The Scottish Gamekeepers Association



The Scottish Gamekeepers Association Forms a New Fishing Campaign Group to Pressurise Government


Tweed bailiffs

I have found 2014 to be the most disappointing year I have ever experienced as a salmon angler, I don’t think I am alone in this observation.  Oddly enough my fishing has been limited this season and I am thankful. Walking the banks of the Don at Alford I can count on 2 fingers the number of fish I have seen. What the heck has happened since 2012 when I was fishing the Whiteadder and catches were exceptional.

The Scottish Gamekeepers Association (SGA) has formed a new fishing campaign group to lobby government about action on the declining salmon population, stocks of which are not only of great significance to thousands of anglers but a massive contributor to the Scottish economy, bringing in £113m per annum.

SGA is now asking the Government to introduce a quota system for 2015 as anticipated returns for 2014 are expected to be poor, indicating real problems at sea that are affecting fish stocks..

Two years of poor catches have also been associated with low water holding fish back at sea where they have been vulnerable to rampant netting and predation. The SGA point out that the Marine Conservation Society suggests that wild salmon should no longer be eaten. I and the majority of anglers will be hacked off if this policy prevented us from taking a fish for the table. For years anglers have shown great restraint returning the majority of fish caught,. 92% of spring salmon have been returned but SGA observe correctly that netsmen show no such restraint.

SGA suggest that “One of the actions the Scottish Government should take, in time for next season, would be to look at quotas through a tagging system”

“By applying quotas that everyone is bound by, the Scottish Government can ensure that conservation measures are targeted and only what is harvestable it taken”

Off course one contribution would be for the Scottish Government to close it’s own netting operations. Good luck to the gamekeepers who are asking one of the poachers to help

What is happening at sea, off shore and inshore, what is happening in areas of intense fish farming and with predation are all issues the government can deal with if there was a will. It is questionable that government has that will as political correctness finds our sport anathema, some people perceive that we kill for fun. I can accept this misperception in the case of vegetarians, but when did 5.7% of the population have the majority say over the rest of us?

Farming millions of salmon in cages, destroying native sea trout and salmon populations at sea and in our fresh water lochs and polluting the environment with tonnes of faeces and buckets of drugs is good business. Sea lice have no impact on fish stocks no, no, no , no we have experts paid for by the industry who can prove this! Dredging up thousands upon thousands of tonnes of krill  and whitebait to makes feed for salmon farms has no impact on sea fish populations no, no, no we have experts paid by the industry to who can prove this is sustainable.

 More foxes sent to look after the chickens.
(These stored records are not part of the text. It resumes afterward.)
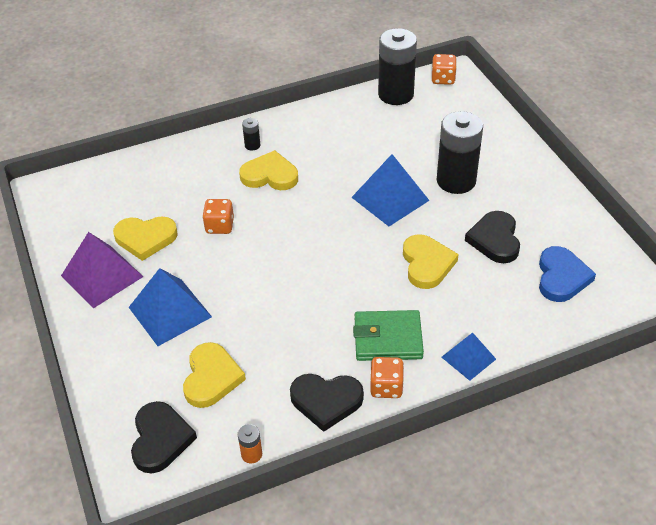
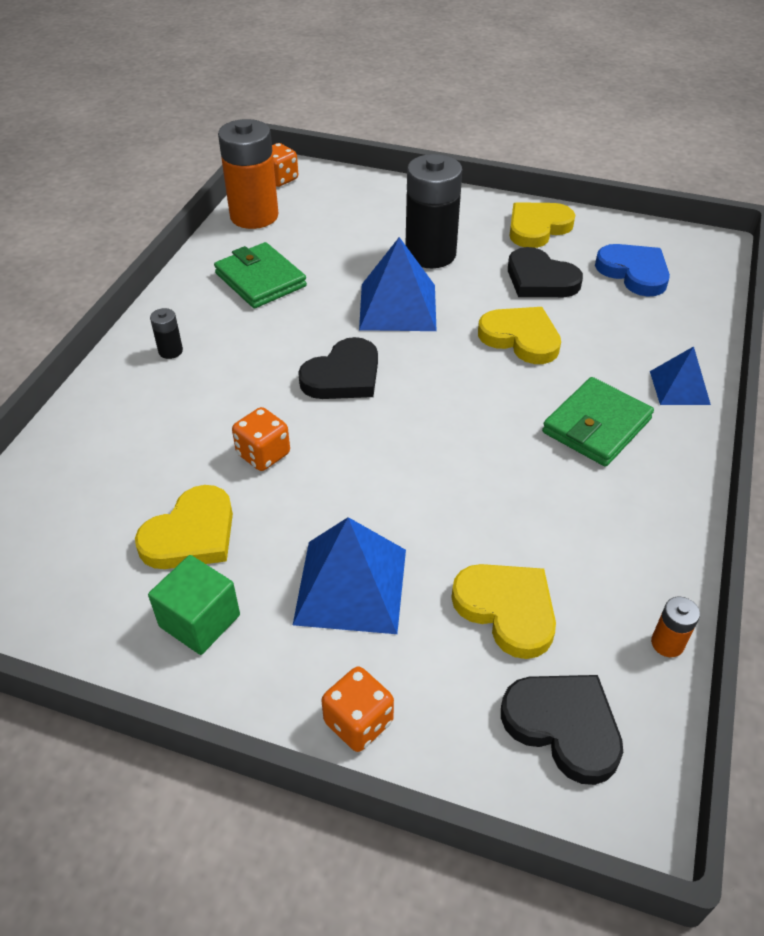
camera: 50 degrees left, 0 degrees up
(102, 276) = (200, 621): purple pyramid -> green cube
(270, 175) = (239, 366): yellow heart -> yellow heart (537, 228)
(326, 401) = (642, 527): black heart -> black heart (343, 376)
(345, 135) = (260, 280): none -> green wallet
(386, 387) = (664, 468): orange dice -> orange dice (358, 722)
(396, 94) = (254, 216): black battery -> orange battery

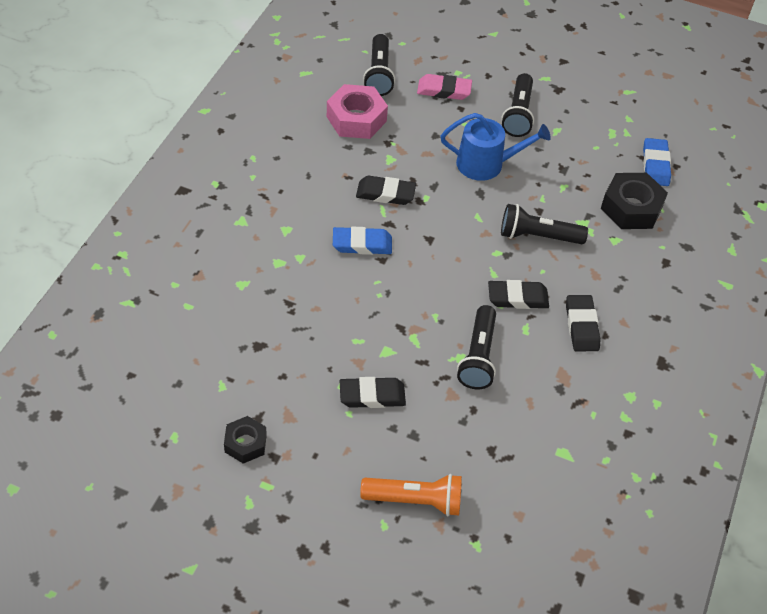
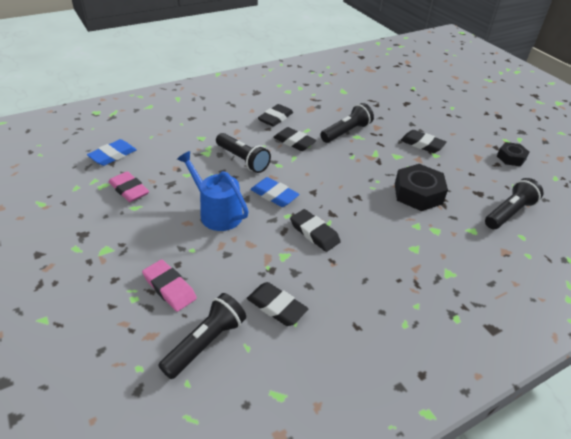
camera: 140 degrees left, 10 degrees down
(356, 119) = (276, 307): pink nut -> black eraser
(362, 244) = (363, 211): blue eraser -> blue eraser (274, 195)
(415, 500) = (430, 107): orange flashlight -> none
(518, 114) = (142, 233): black flashlight -> black flashlight (509, 213)
(585, 141) = (129, 190): none -> pink eraser
(631, 208) = (166, 145): black nut -> black nut (418, 194)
Controversially the SGA are proposing a re-stocking programme which will no doubt be attacked by the conservation lobby who believe that nature will sort things out without diminishing the native stock gene pools. Stocking used to be common in the late 19th and early 20th century, it was effective and seemed to have no deleterious effect on stocks. Maybe the prospect of restocking and breeding with escapee farm salmon could be the twist in the tale that would affect the gene pools. Government could do more to make fish farms manage their losses to improve .the prospects for native stocks.

New SGA group member Duncan Ferguson says "Fishing is such an important part of our rural economy. We need help to tackle the problems and also to encourage the future generations who will be the guardians of our rivers”

SGA are proposing a tag system for anglers and netsmen which would be attached to a sustainable estimate of harvestable stocks. In fact if not eating the occasional wild salmon I catch is the price I have to pay for future generations, I guess I would go along with it. Heck I still have my 4 tags for the Don at Alford and don’t expect to use them this year.

My fear is this, government will get it all wrong, conservationist, anti blood sports and political correctness pressure groups will be pandered to and once compulsory catch and release is in place there will be no going back as long as you can get your fish in the supermarket – farm fresh.